Untungkan Pihak Asing

Dengan dikeluarkannya PP No 41/2013 itu maka pihak yang paling diuntungkan ialah industri otomotif absurd yang sudah siap teknologi untuk memproduksinya. Sedangkan industri otomotif lokal masih masih harus berguru teknologi terlebih dahulu untuk membuat kendaraan beroda empat hemat BBM. Makara peraturan ini bekerjsama pepesan kosong bagi industry otomotif lokal. Bagi masyarakat umum, ini justru merupakan jebakan gres untuk masuk ke dalam massalisasi kendaraan beroda empat pribadi.

Boleh jadi, munculnya peraturan tersebut merupakan hasil lobi industry otomotif dari luar yang sudah menginvestasikan modalnya secara besar-besaran di Indonesia. Efek lanjut dari massalisasi kendaraan beroda empat eksklusif ini ialah akan muncul desakan untuk membangun jalan-jalan gres atau memperlebar jalanjalan yang ada dengan alasan sudah tidak bisa lagi menampung kendaraan yang lewat. Bila kekhawatiran tersebut menjadi kenyataan, kendaraan beroda empat murah yang disebut sebagai solusi hemat BBM justru berbalik menjadi problem baru, yaitu pemborosan BBM secara masif dan terprogram.

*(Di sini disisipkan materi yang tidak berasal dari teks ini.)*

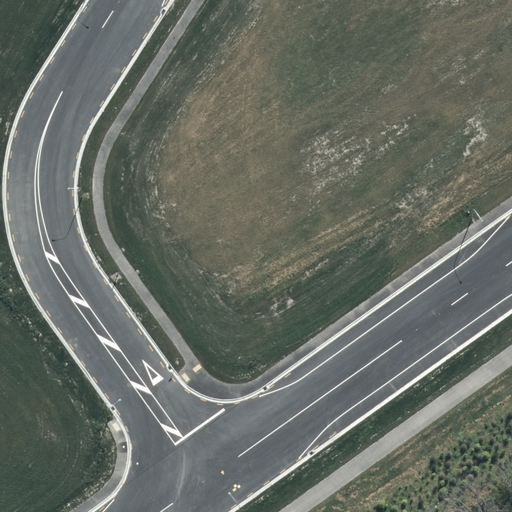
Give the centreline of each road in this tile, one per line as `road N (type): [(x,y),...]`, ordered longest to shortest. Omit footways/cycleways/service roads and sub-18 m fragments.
road 1 (unclassified): [(119,0),(42,131),(34,175),(41,238),(71,293),(204,477)]
road 2 (unclassified): [(204,477),(511,260)]
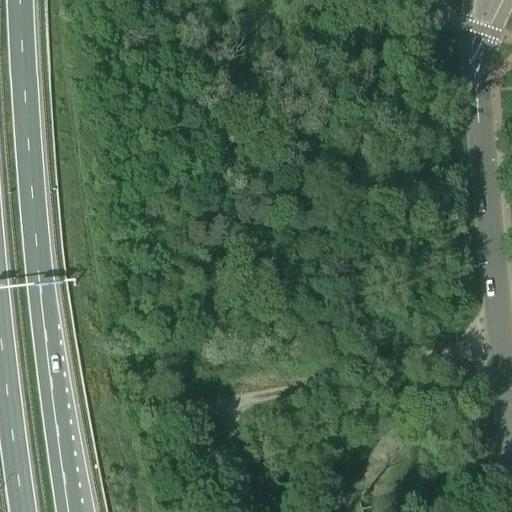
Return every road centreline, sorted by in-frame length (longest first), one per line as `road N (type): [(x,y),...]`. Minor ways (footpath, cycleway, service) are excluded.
road 1 (trunk): [(69,511),(44,328),(20,0)]
road 2 (residential): [(511,459),(479,104)]
road 3 (trunk): [(0,336),(23,511)]
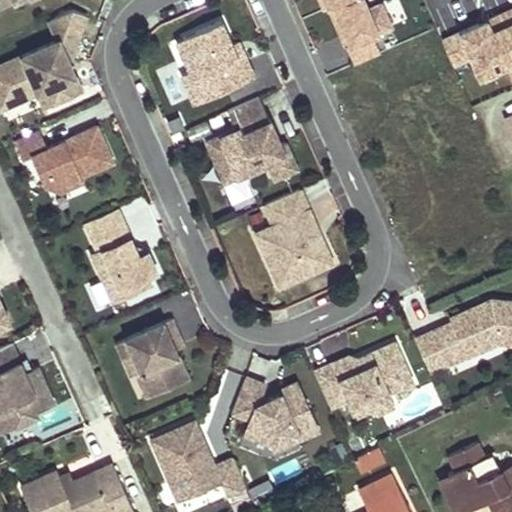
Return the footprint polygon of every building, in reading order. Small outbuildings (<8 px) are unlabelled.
[(320,0),(347,64),(386,49),(366,0),(320,0)] [(86,14),(73,9),(51,19),(80,30),(86,14)] [(58,39),(0,64),(0,99),(40,82),(50,103),(81,89),(68,61),(80,30),(51,19),(49,19),(58,39)] [(195,102),(255,76),(245,53),(238,56),(231,42),(221,19),(183,36),(196,66),(190,69),(182,73),(195,102)] [(45,24),(9,38),(14,50),(50,36),(45,24)] [(183,36),(176,39),(190,69),(196,66),(183,36)] [(238,39),(231,42),(238,56),(245,53),(238,39)] [(0,99),(0,108),(38,91),(44,105),(50,103),(40,82),(0,99)] [(275,176),(296,167),(285,140),(280,143),(274,145),(271,137),(276,134),(259,96),(228,110),(236,128),(208,140),(219,166),(233,160),(242,163),(245,170),(268,160),(275,176)] [(40,129),(16,139),(25,158),(34,154),(46,182),(62,189),(84,179),(82,175),(114,161),(98,125),(48,147),(40,129)] [(276,134),(271,137),(274,145),(280,143),(276,134)] [(219,166),(225,179),(245,170),(242,163),(233,160),(219,166)] [(248,179),(229,186),(236,203),(254,196),(248,179)] [(279,285),(333,261),(322,237),(317,239),(312,228),(317,226),(300,187),(264,203),(273,224),(281,243),(264,251),(279,285)] [(124,220),(118,206),(86,220),(92,234),(124,220)] [(114,299),(152,282),(148,274),(158,270),(149,250),(139,254),(132,252),(135,245),(124,220),(92,234),(99,250),(93,252),(114,299)] [(273,224),(256,231),(264,251),(281,243),(273,224)] [(322,237),(317,226),(312,228),(317,239),(322,237)] [(0,323),(12,319),(0,291),(0,323)] [(511,341),(511,298),(503,298),(430,330),(442,357),(463,348),(467,355),(501,340),(511,341)] [(172,317),(117,341),(125,357),(135,352),(153,394),(189,377),(176,347),(171,336),(179,333),(172,317)] [(430,330),(415,337),(430,372),(445,365),(442,357),(430,330)] [(184,343),(179,333),(171,336),(176,347),(184,343)] [(15,339),(0,345),(0,406),(10,402),(18,422),(40,412),(38,408),(56,400),(41,364),(34,367),(28,370),(23,359),(15,339)] [(413,381),(395,341),(358,358),(336,367),(334,362),(314,370),(330,407),(349,399),(356,415),(372,408),(369,400),(388,392),(413,381)] [(467,355),(463,348),(442,357),(445,365),(467,355)] [(358,358),(349,355),(334,362),(336,367),(358,358)] [(23,359),(28,370),(34,367),(29,357),(23,359)] [(318,429),(297,382),(279,390),(280,393),(269,398),(261,395),(265,384),(245,376),(232,412),(250,419),(245,432),(275,444),(298,433),(300,437),(318,429)] [(394,405),(388,392),(369,400),(372,408),(378,413),(394,405)] [(0,417),(5,428),(18,422),(10,402),(0,406),(0,417)] [(195,418),(151,437),(179,499),(222,480),(228,494),(247,485),(234,455),(215,463),(214,461),(211,463),(206,451),(209,450),(195,418)] [(16,440),(39,438),(38,426),(15,427),(16,440)] [(479,439),(450,453),(457,468),(449,472),(466,508),(488,497),(495,511),(511,511),(511,473),(507,476),(503,467),(495,450),(486,454),(479,439)] [(386,458),(379,444),(353,457),(359,471),(386,458)] [(209,450),(206,451),(211,463),(214,461),(209,450)] [(58,468),(23,484),(35,511),(103,511),(114,508),(115,511),(136,511),(114,461),(74,479),(65,483),(60,473),(58,468)] [(511,463),(503,467),(507,476),(511,473),(511,463)] [(70,469),(60,473),(65,483),(74,479),(70,469)] [(411,511),(392,472),(359,488),(370,511),(411,511)] [(449,472),(440,476),(457,511),(458,511),(466,508),(449,472)]
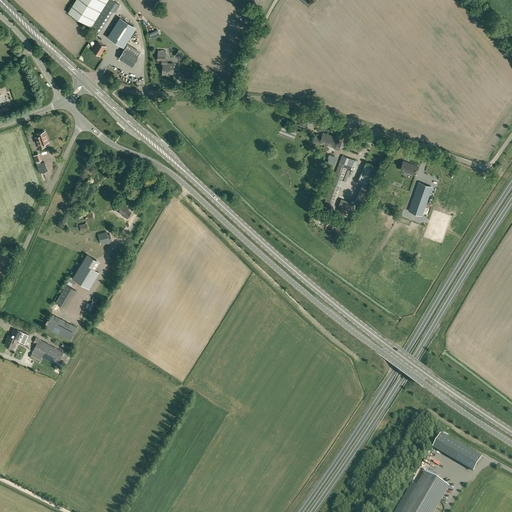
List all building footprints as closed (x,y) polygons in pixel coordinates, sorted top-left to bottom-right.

Sulit bagi pemerintah ke depan untuk mengendalikan pertumbuhan kendaraan beroda empat murah ini mengingat hingga sekarang belum ada satu pun instrumen untuk pembatasan kendaraan pribadi. Di sisi lain, perbaikan angkutan umum massal tidak terjadi secara cepat di semua wilayah Indonesia, tapi lebih terkonsentrasi di beberapa kota besar saja. Wajar bila di kemudian hari masyarakat justru bertumpu pada eksistensi kendaraan beroda empat murah untuk melaksanakan mobilitas geografis. Akhirnya, secara agregat, eksistensi kendaraan beroda empat murah yang disebut hemat BBM itu tetap saja memboroskan BBM dalam negeri.